_Task details:_ Could you copy every line of text in the material below word for word, leaving out the pictures?

******************************

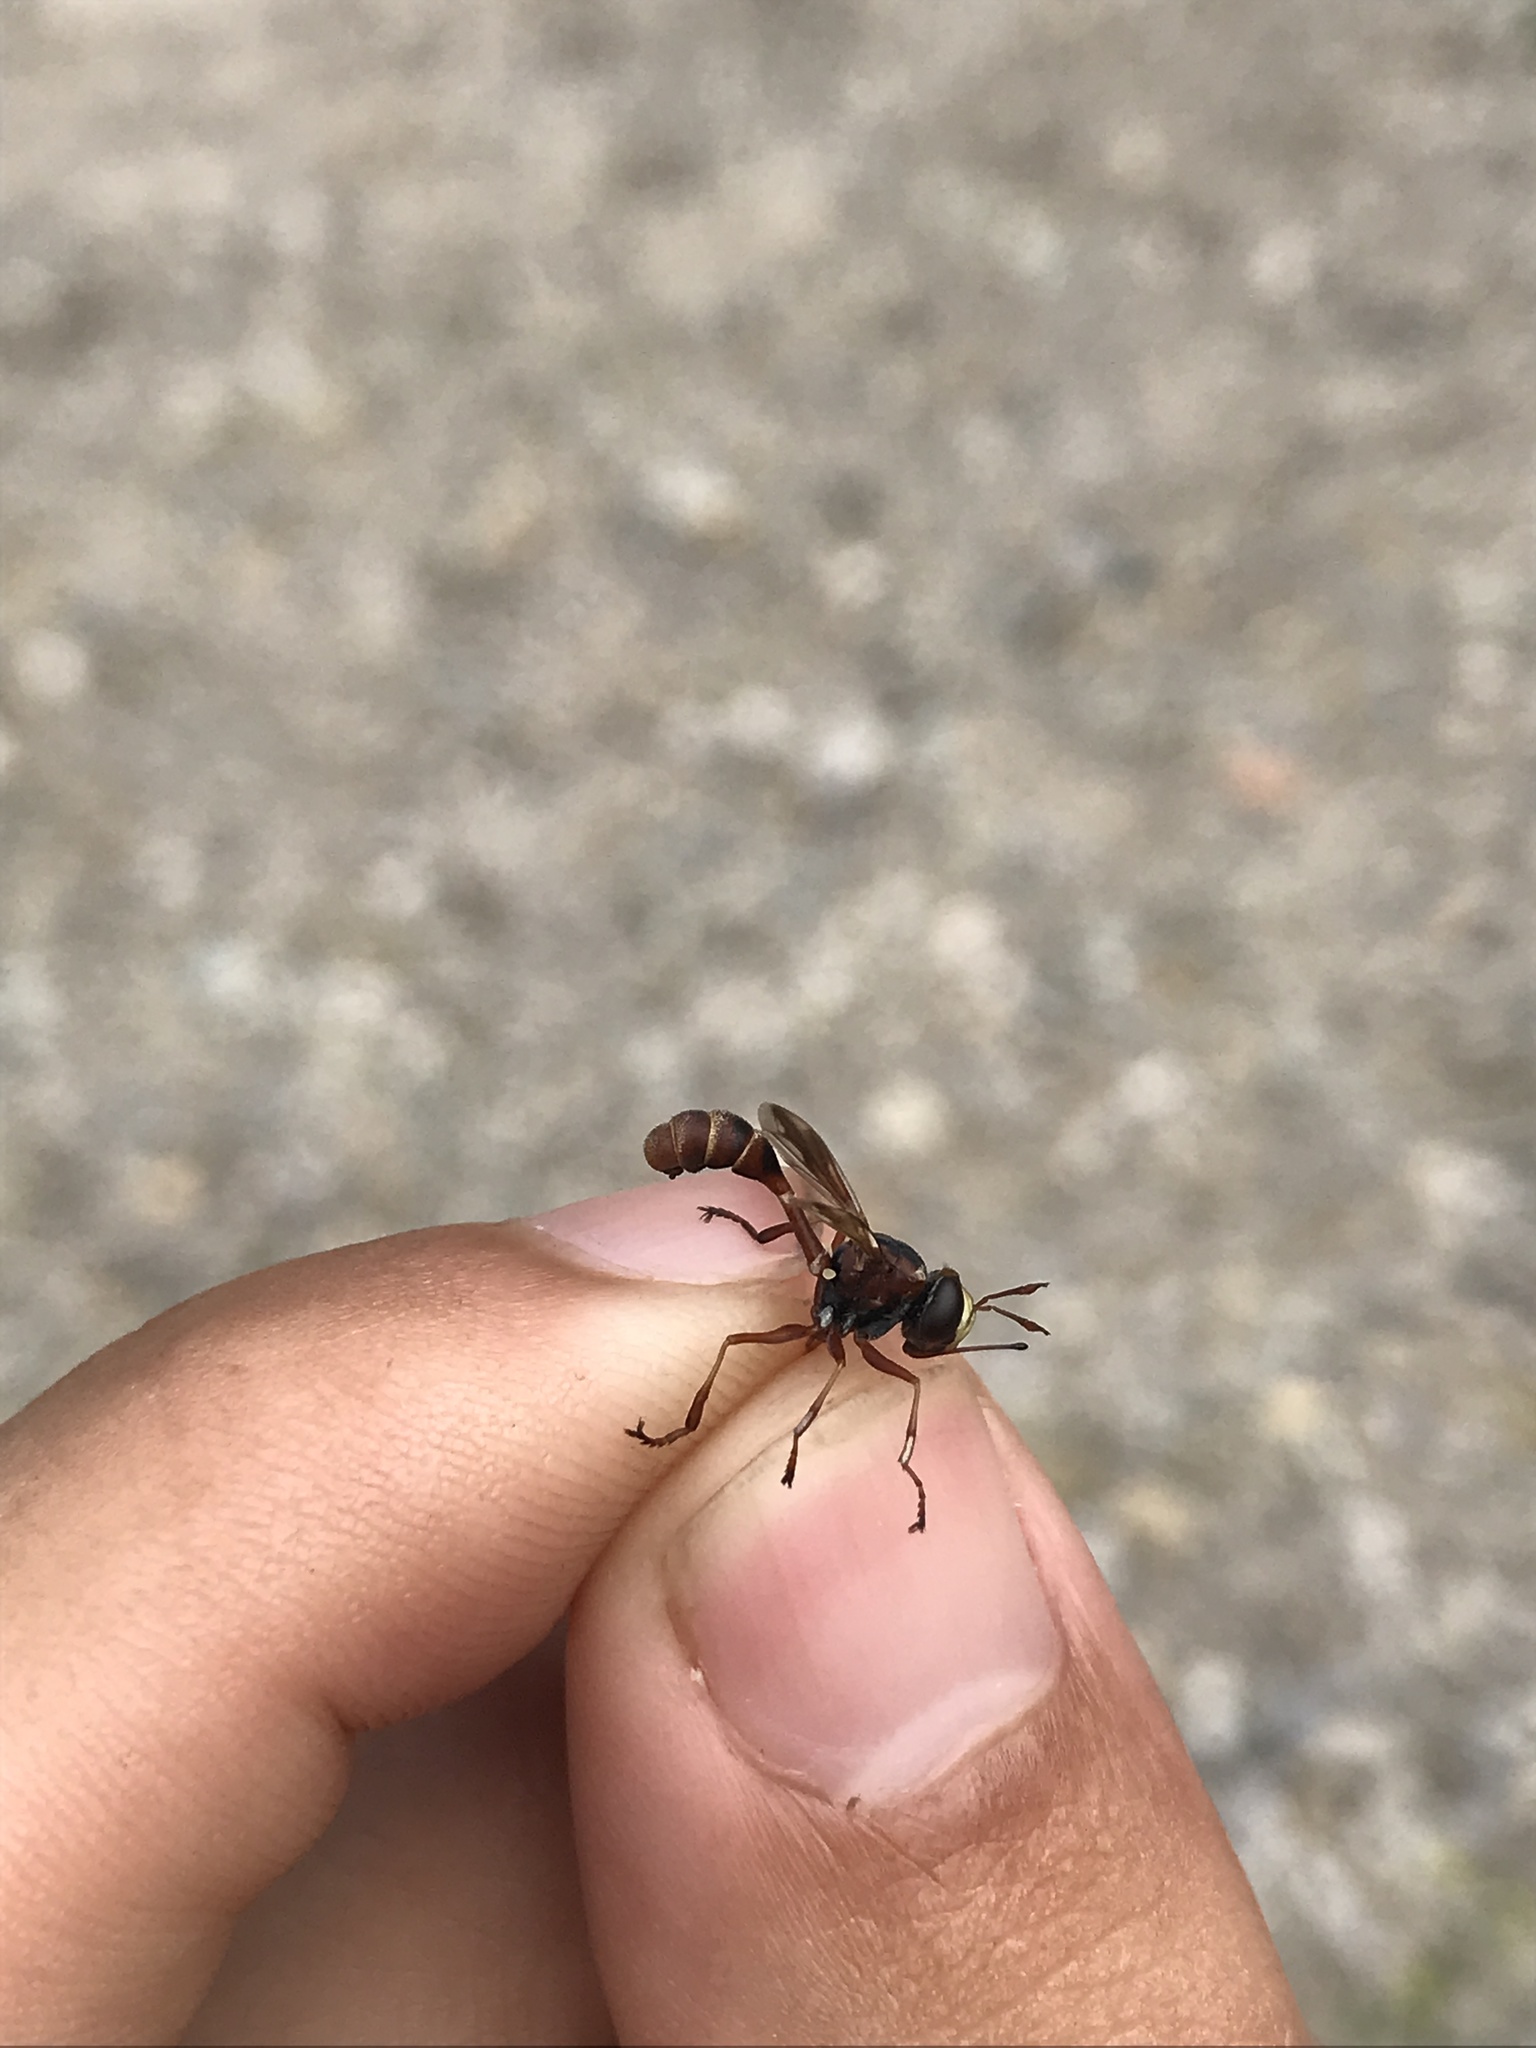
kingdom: Animalia
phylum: Arthropoda
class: Insecta
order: Diptera
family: Conopidae
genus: Physocephala
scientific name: Physocephala marginata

******************************

_Solution:_
kingdom: Animalia
phylum: Arthropoda
class: Insecta
order: Diptera
family: Conopidae
genus: Physocephala
scientific name: Physocephala marginata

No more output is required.